大事な腕時計がどこにもない。介護人が盗んだのだと娘に訴える。自分の娘の顔がわからなくなる。彼は自分の家で一人暮らしをしていたけれども、もうひとりで暮らすことはできない。でも、自分はまだ十分ひとりで暮らせられていると訴える。自分はまだ、ボケてはいない、と信じている。でも、徐々に不安になってくる。
娘は時間の許す限り、彼の面倒を見ているが、もう限界に達している。身の周りの世話を委託した介護ヘルパーに高圧的な態度をとり、首にしていくから、もう誰も引き受けてくれない。娘は父親を自宅から引き取り一緒に暮らし始める。
ストーリーは実に単純だけれども、それを彼の意識の混濁として描かれるから、ドキドキさせられる。
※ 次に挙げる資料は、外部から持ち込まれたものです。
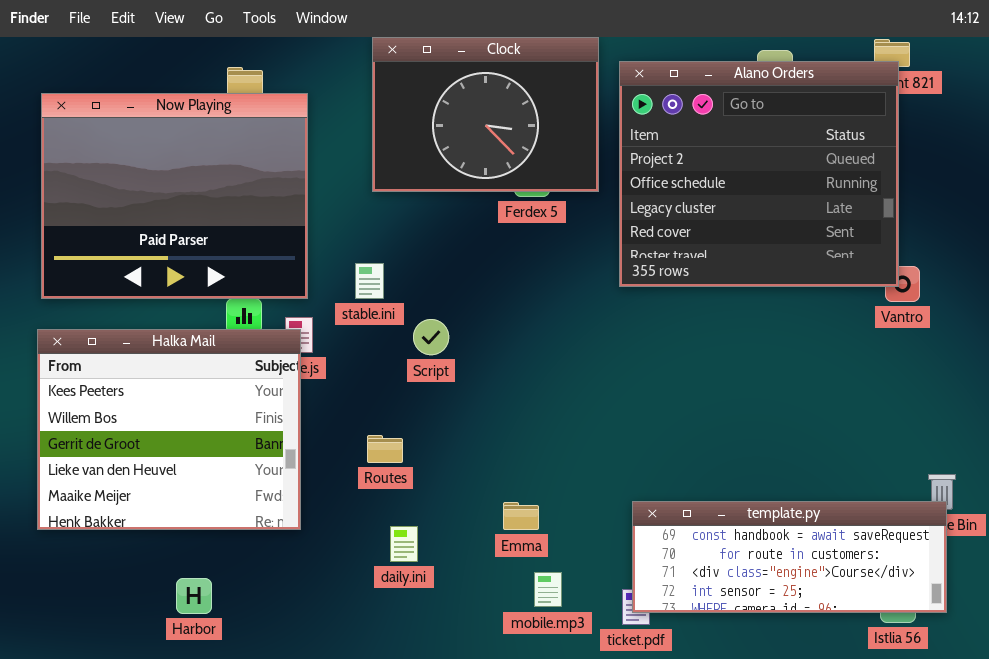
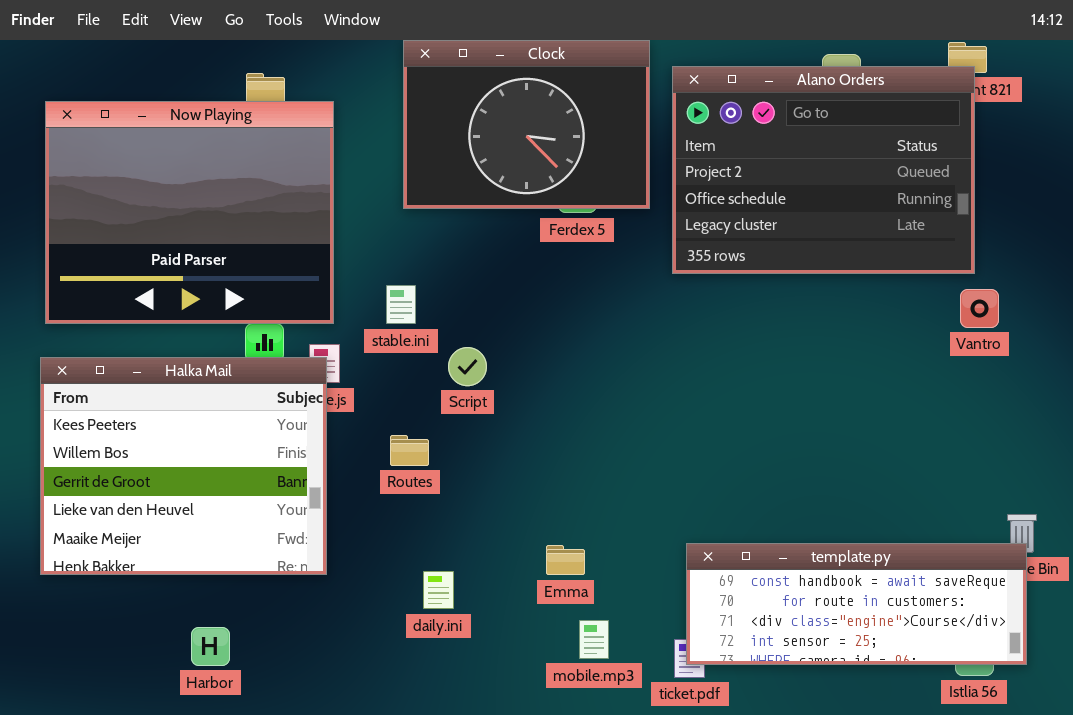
Alano Orders: [619,61,899,287] -> [672,66,975,274], resized
Routes: [367,435,403,463] -> [390,435,429,466], moved

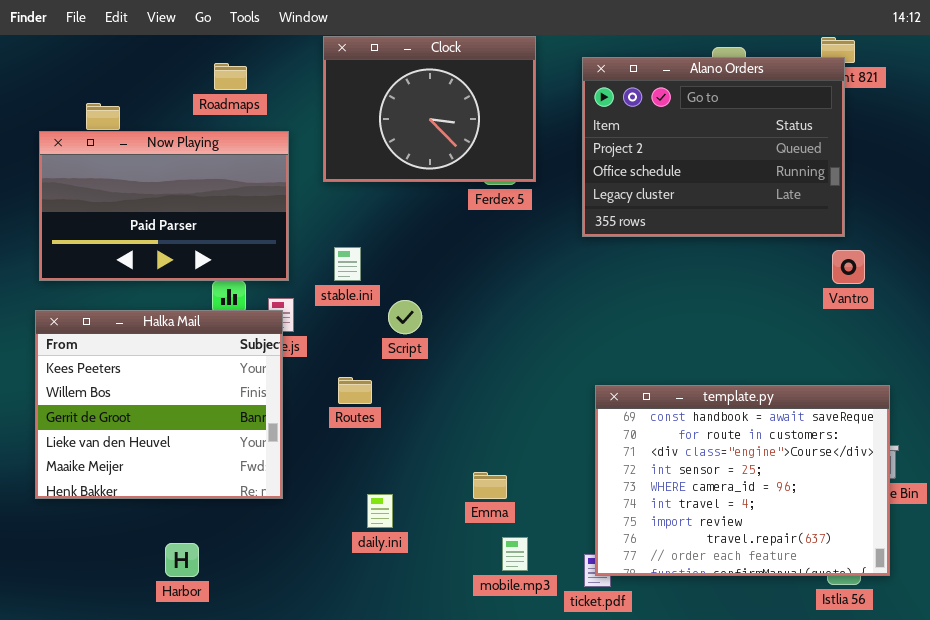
Clock: [403,40,650,209] -> [323,36,536,182], moved
Now Playing: [45,101,334,324] -> [39,131,289,281], resized
template.py: [686,543,1027,665] -> [595,385,890,576], resized

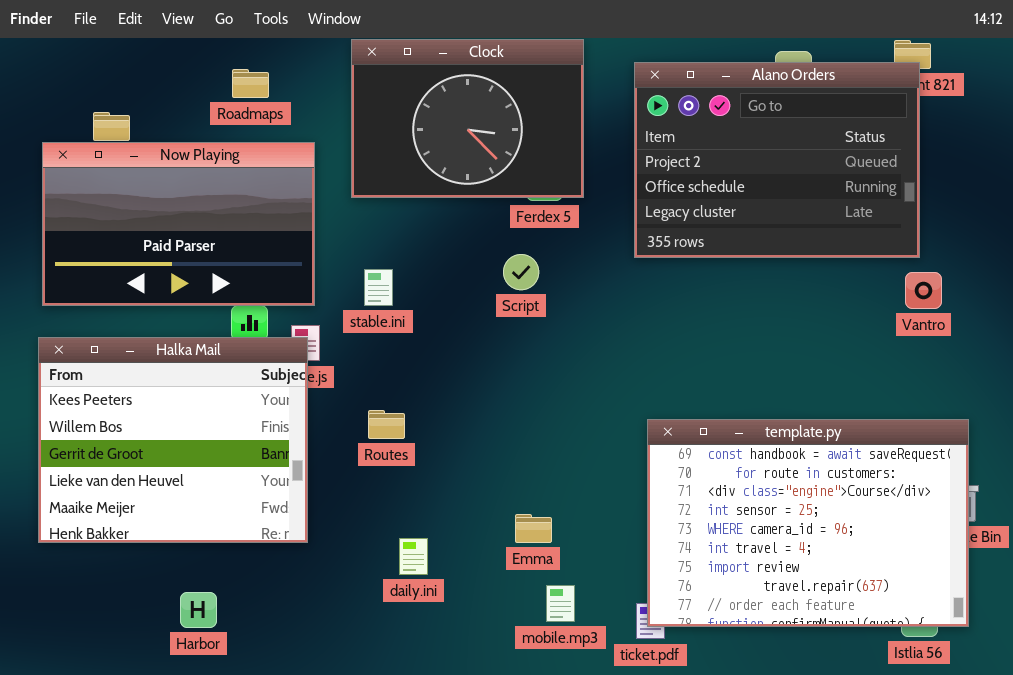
Script: [388,300,422,334] -> [503,254,539,290], moved

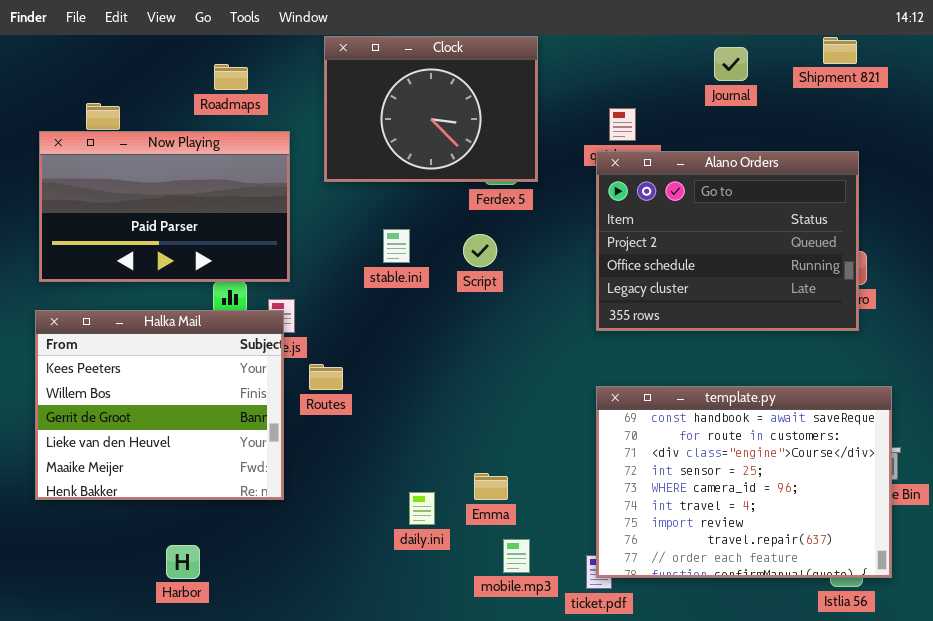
Alano Orders: [634,62,920,258] -> [596,151,859,331], moved
stable.ini: [364,269,393,306] -> [383,229,410,263], moved
Routes: [368,410,405,439] -> [309,364,343,390], moved
daily.ini: [399,538,428,575] -> [409,492,435,525], moved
何が真実なのか、わからない。彼の中にある不安が観客である僕たちの不安として伝わる。彼に感情移入して見ることになる。同時に娘の視点も描かれるので、彼女の辛さが苦しみも伝わる。主人公ふたりの想いを汲み取りながら、同時に彼らを追いかけることになる。実にスリリングな映画なのだ。
老後もどう生きるか。自分も老いてきた今、そんなことも考えてしまう。この映画の父親も娘も、自分の問題だと受け止められる。全く他人ごとではない映画なのだ。ラスト、泣けた。